Stored records:
****************

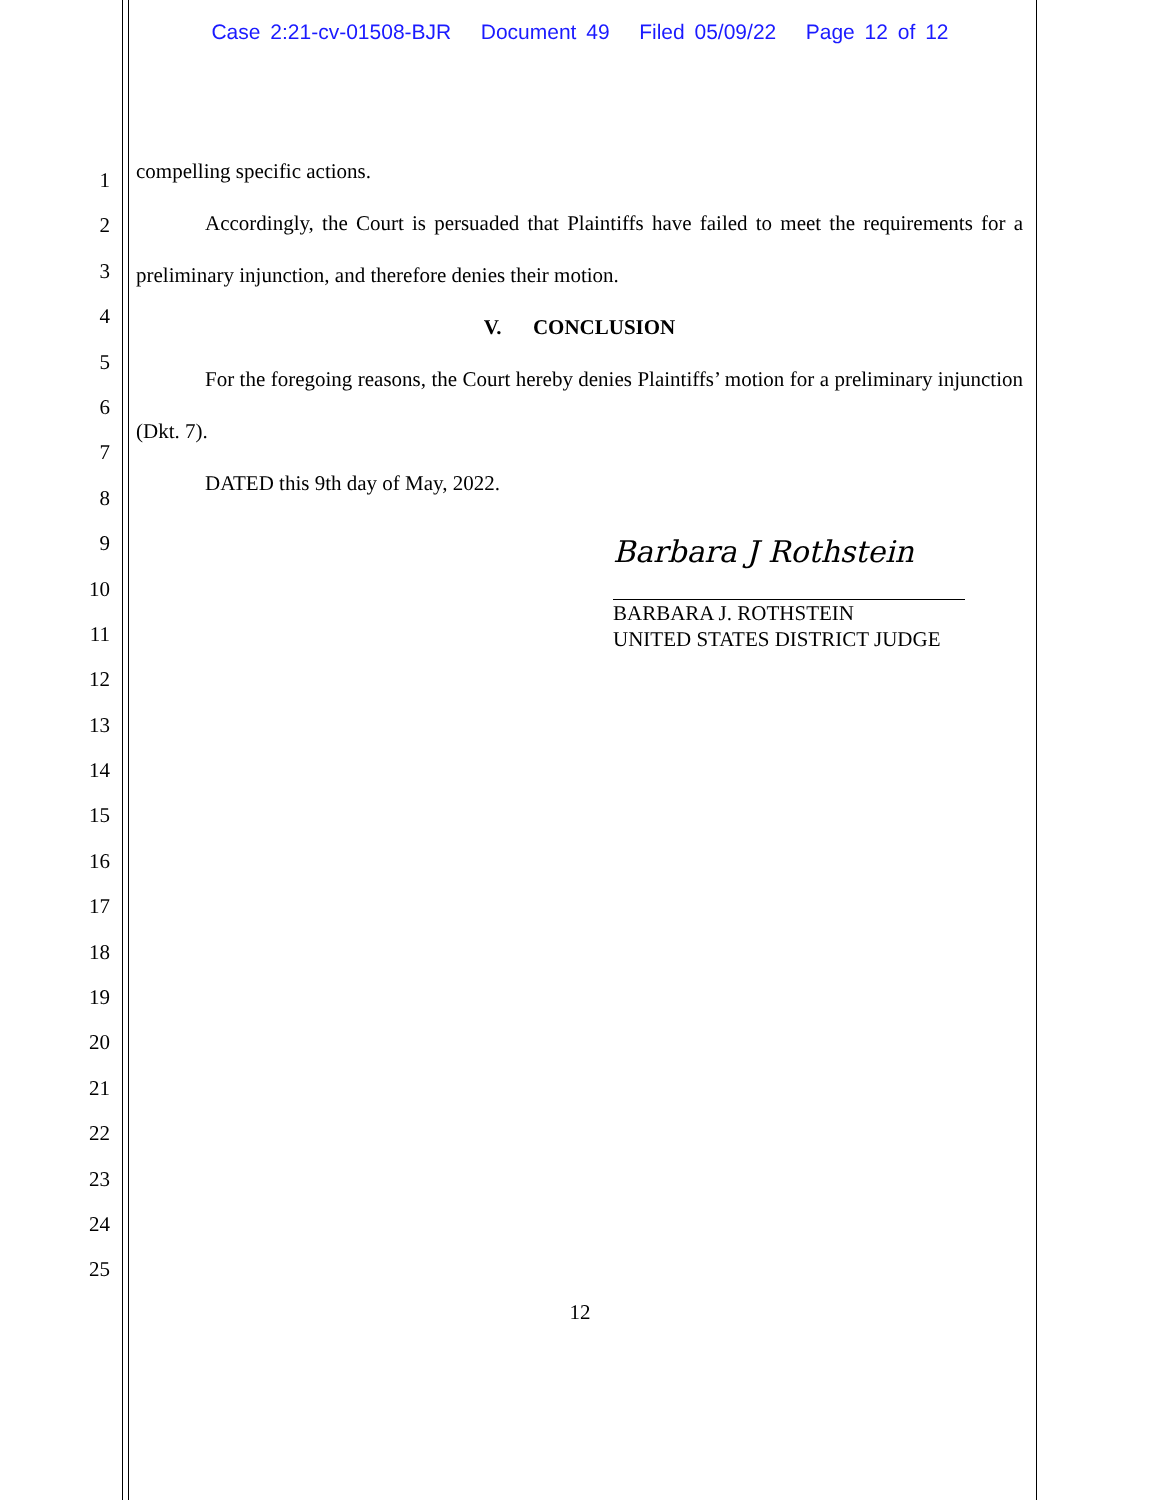Case 2:21-cv-01508-BJR Document 49 Filed 05/09/22 Page 12 of 12
1
2
3
4
5
6
7
8
9
10
11
12
13
14
15
16
17
18
19
20
21
22
23
24
25
compelling specific actions.
Accordingly, the Court is persuaded that Plaintiffs have failed to meet the requirements for a preliminary injunction, and therefore denies their motion.
V. CONCLUSION
For the foregoing reasons, the Court hereby denies Plaintiffs’ motion for a preliminary injunction (Dkt. 7).
DATED this 9th day of May, 2022.
Barbara J Rothstein
BARBARA J. ROTHSTEIN
UNITED STATES DISTRICT JUDGE
12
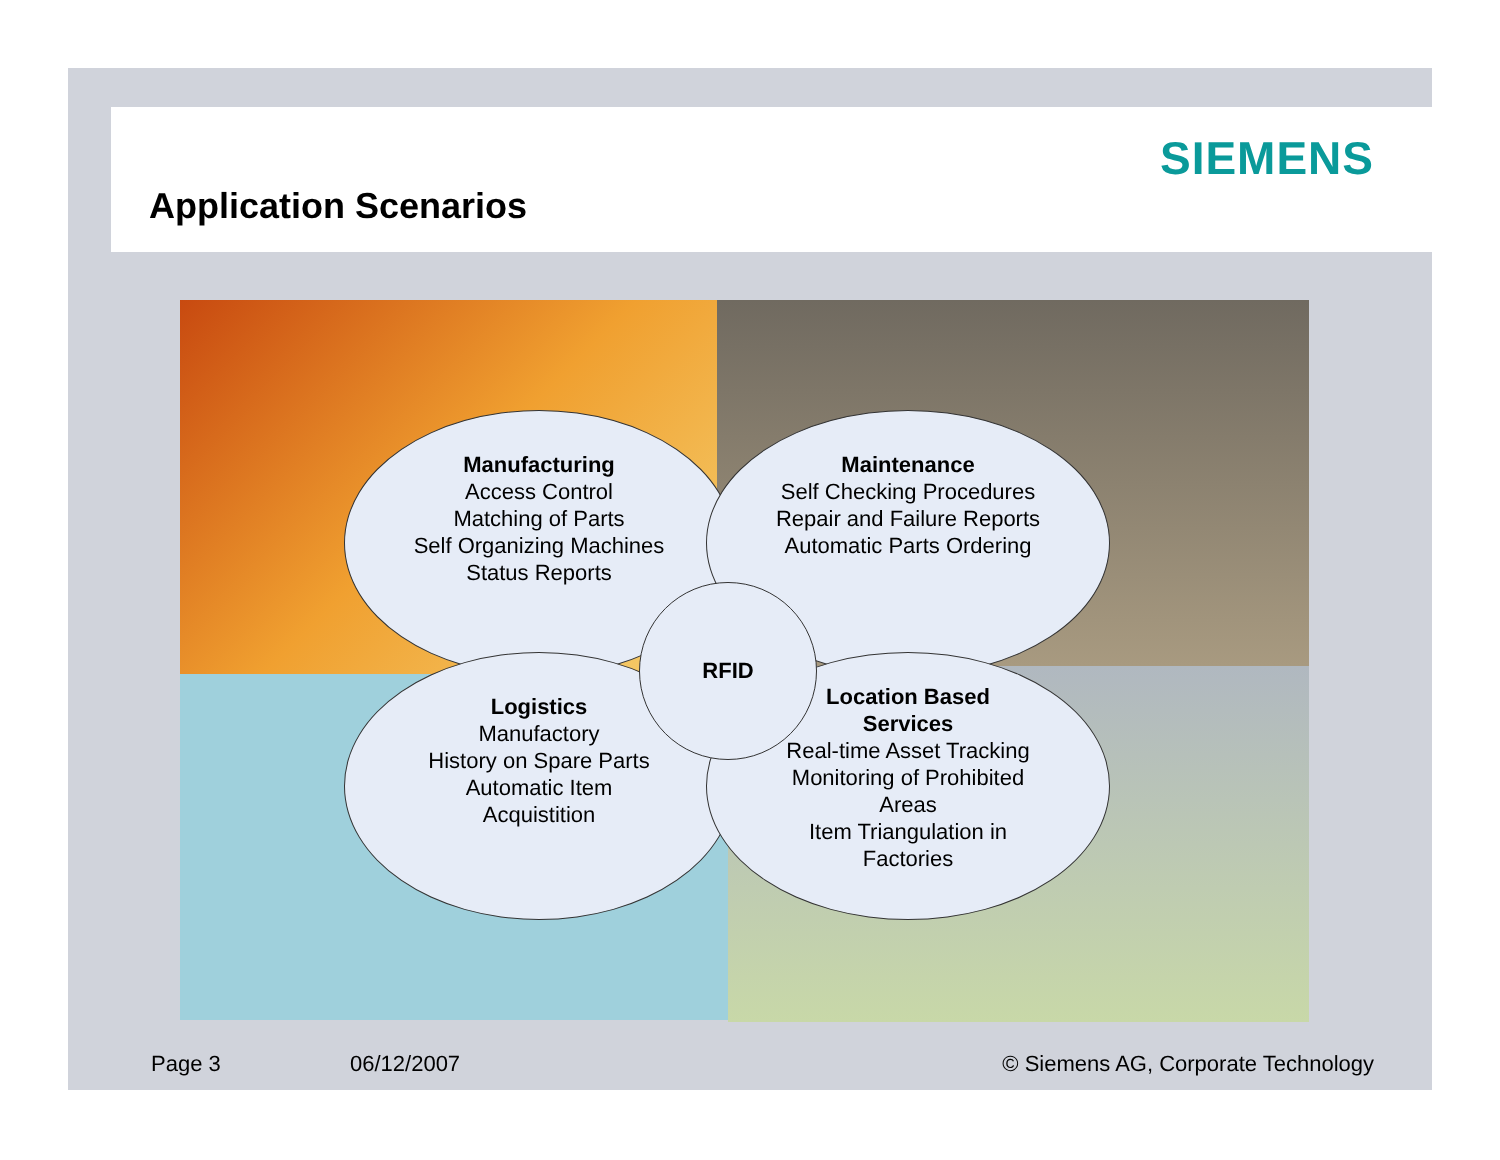SIEMENS
Application Scenarios
Manufacturing
Access Control
Matching of Parts
Self Organizing Machines
Status Reports
Maintenance
Self Checking Procedures
Repair and Failure Reports
Automatic Parts Ordering
Logistics
Manufactory
History on Spare Parts
Automatic Item
Acquistition
Location Based
Services
Real-time Asset Tracking
Monitoring of Prohibited
Areas
Item Triangulation in
Factories
RFID
Page 3 06/12/2007
© Siemens AG, Corporate Technology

****************

## PROBLEM TO SOLVE
Output each line of the records exactly. Any picture is skipped.

## RESULT OF THIS EXERCISE
Case 2:21-cv-01508-BJR Document 49 Filed 05/09/22 Page 12 of 12
1
2
3
4
5
6
7
8
9
10
11
12
13
14
15
16
17
18
19
20
21
22
23
24
25
compelling specific actions.
Accordingly, the Court is persuaded that Plaintiffs have failed to meet the requirements for a preliminary injunction, and therefore denies their motion.
V. CONCLUSION
For the foregoing reasons, the Court hereby denies Plaintiffs’ motion for a preliminary injunction (Dkt. 7).
DATED this 9th day of May, 2022.
Barbara J Rothstein
BARBARA J. ROTHSTEIN
UNITED STATES DISTRICT JUDGE
12
SIEMENS
Application Scenarios
Manufacturing
Access Control
Matching of Parts
Self Organizing Machines
Status Reports
Maintenance
Self Checking Procedures
Repair and Failure Reports
Automatic Parts Ordering
Logistics
Manufactory
History on Spare Parts
Automatic Item
Acquistition
Location Based
Services
Real-time Asset Tracking
Monitoring of Prohibited
Areas
Item Triangulation in
Factories
RFID
Page 3 06/12/2007
© Siemens AG, Corporate Technology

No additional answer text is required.